=== RECORDS FOR THIS EXERCISE ===
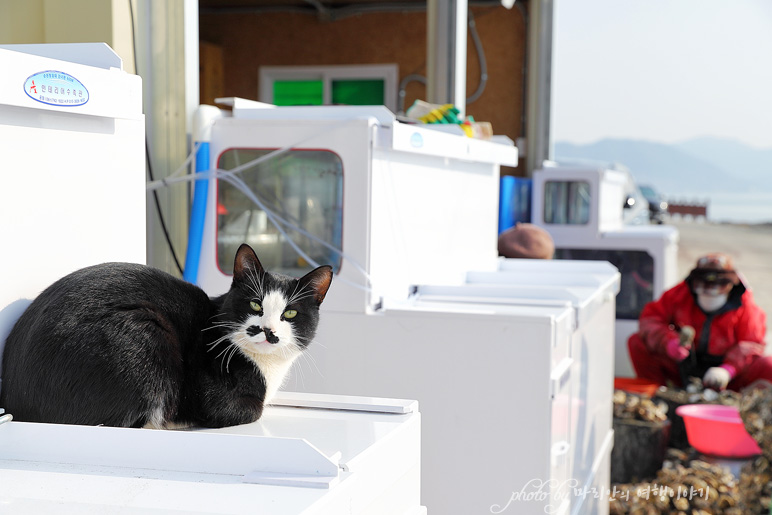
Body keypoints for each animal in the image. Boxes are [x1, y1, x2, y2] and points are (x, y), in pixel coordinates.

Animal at [0, 244, 328, 430]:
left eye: (290, 314)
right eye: (255, 305)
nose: (268, 330)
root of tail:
===
§ AIM OF THE EXERCISE:
Reproduce the listing above exactly, but skip the pictures.

§ EXERCISE SOLUTION:
Body keypoints for each animal in the image. Boxes are [x1, y1, x2, y2] and points are (x, y), in pixel coordinates.

Animal at [0, 244, 328, 430]:
left eye: (290, 314)
right eye: (255, 305)
nose: (268, 330)
root of tail:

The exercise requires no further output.